With sound, recordings can easily be quite directional, and there are many features of bird songs and calls that separate them from the background (repetition, bursts of ‘pure’ tones). And continuous background noise can often be removed by analysing the ‘quiet’ patches between notes. Certainly frequency analysis would be part of identifying calls, but feeding spectrograms into a computer vision system actually seems rather backward as it would only be looking at one element - a bit like identifying photos just from colour analysis. [just been reading more about spectrograms, and maybe this approach has possibilities after all]

1 Like

How do those apps which identify a song or even a movie from just a small sample of the sound work? Perhaps those technologies would work for bird songs?

1 Like

here’s the paper that describes the first major implementation:

here’s someone who describes how to code this:

i would guess that this algorithm might be too sensitive to variations of a call between individuals and even different instances of an individual’s own calls and doesn’t account for some of the subtleties that make one sound different from another. (it seems to focus on the pattern of changes in tone. it might be able to differentiate between the studio version of a song and a live performance, but it might not be able to tell you that they were performed by the same band.)


I am an amateur music composer producer/editor and I have always been impressed by how much longer everything takes with sound than with image, because time has to pass. So tiwane’s suggesion of spectograms made immediate sense. Much as I love sound. And especially Nature sounds like bird calls and streams. (I once made a short movie in the bush, and edited the soundtrack separately, as one does. I had a heap of recordings of different parts of the stream and it was fascninating to discover that I recognised the stream sound at different places).


Yes we aren’t trying to match against one recorded instance of a song, each rendition is more like a jazz improvisation of a community standard.

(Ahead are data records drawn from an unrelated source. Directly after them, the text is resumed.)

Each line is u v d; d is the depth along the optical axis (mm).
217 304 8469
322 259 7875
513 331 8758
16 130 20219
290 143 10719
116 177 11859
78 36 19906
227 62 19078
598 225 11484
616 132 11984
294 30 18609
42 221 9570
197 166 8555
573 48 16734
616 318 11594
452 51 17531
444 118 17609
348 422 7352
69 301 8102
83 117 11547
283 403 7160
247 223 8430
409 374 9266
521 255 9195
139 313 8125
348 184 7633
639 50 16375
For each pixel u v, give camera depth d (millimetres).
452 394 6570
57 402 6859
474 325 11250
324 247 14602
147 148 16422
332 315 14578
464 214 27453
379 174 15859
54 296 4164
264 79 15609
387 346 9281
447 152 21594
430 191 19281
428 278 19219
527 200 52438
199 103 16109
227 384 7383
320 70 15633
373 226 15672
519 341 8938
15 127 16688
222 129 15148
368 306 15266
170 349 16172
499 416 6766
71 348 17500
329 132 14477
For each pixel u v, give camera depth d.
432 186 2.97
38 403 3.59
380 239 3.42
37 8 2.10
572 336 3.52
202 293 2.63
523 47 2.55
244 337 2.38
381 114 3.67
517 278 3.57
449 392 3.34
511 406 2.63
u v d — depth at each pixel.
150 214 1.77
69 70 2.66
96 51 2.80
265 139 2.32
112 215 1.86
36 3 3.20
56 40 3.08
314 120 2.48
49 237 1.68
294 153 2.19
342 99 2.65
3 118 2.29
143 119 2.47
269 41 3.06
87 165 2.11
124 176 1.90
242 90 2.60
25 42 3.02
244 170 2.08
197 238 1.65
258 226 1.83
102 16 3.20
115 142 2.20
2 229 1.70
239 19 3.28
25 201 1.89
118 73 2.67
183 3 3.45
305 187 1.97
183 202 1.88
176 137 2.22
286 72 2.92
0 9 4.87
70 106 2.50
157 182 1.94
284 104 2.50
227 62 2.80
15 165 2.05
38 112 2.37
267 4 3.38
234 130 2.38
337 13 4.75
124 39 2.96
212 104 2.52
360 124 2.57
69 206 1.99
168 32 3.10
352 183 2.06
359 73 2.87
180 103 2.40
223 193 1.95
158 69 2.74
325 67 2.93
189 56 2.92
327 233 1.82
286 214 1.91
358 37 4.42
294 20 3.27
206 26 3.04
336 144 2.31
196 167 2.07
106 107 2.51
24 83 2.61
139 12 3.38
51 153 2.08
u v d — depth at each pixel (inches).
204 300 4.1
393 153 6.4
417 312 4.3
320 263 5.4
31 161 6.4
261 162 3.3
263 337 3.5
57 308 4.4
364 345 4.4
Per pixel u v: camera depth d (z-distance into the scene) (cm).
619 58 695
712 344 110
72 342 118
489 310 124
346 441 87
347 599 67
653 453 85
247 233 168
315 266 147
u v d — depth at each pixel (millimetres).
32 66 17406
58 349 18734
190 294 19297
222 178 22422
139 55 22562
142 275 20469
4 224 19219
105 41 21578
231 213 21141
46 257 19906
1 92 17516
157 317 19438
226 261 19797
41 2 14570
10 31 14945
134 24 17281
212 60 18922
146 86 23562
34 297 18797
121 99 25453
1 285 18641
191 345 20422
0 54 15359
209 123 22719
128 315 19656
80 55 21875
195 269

And of course there are some birds that go out of their way to mimic other birds, or environmental sounds (car alarms even), and most species have local variations of the theme anyway. But I’m sure that I’ve heard of applications automatically IDing bird songs … I better go have a look … (must be easier than speech recognition :-)


yes, i’m not saying it couldn’t be done. i’m just saying the way that music recognition apps do it might not work. do you know of any apps that are particularly good and how they work?

i think speech recognition is probably easier because you’re dealing with a finite set of phonemes and how they’re strung together to form words and phrases. with a generic sound matching app, there are too many subtleties to try to match on, i would think. if you limited your recognition app to, say, just bird calls, that might be easier though.

1 Like

It is almost certainly technically possible, whether it’s possible to make something that is accurate enough to be useful in a reasonable amount of time is another matter.

There are bat detector which will automatically identify bats so generating IDs from sounds is clearly possible. “The Echo Meter Touch 2 currently covers bats found in North America, the Neotropics, U.K., Europe and South Africa.” I haven’t used it and obviously it only identifies a limited number of species (bats) and I would guess background noise will be less of a problem in the ultrasonic spectrum.


A search for “automatically identify bird songs” gets lots of apps, and adding “open source” to that search produces a few really interesting projects. Here’s a couple that perked my interest:

And there’s even mention of software from my local university called Weka.


I use BirdNET which is useful at times for Identifying birds by noises. It would be a nice addition to make sound ID’s more common. I already use Sound to ID animals but there are fewer verifications/takes longer to be verified. It might make sound ID’s verified more often as people can compare the noises more easily.

1 Like

I’m going to close this request. It’s on our radar and might eventually be added if feasible, but I think we’'ll focus on improving the image recognition model before moving to sound.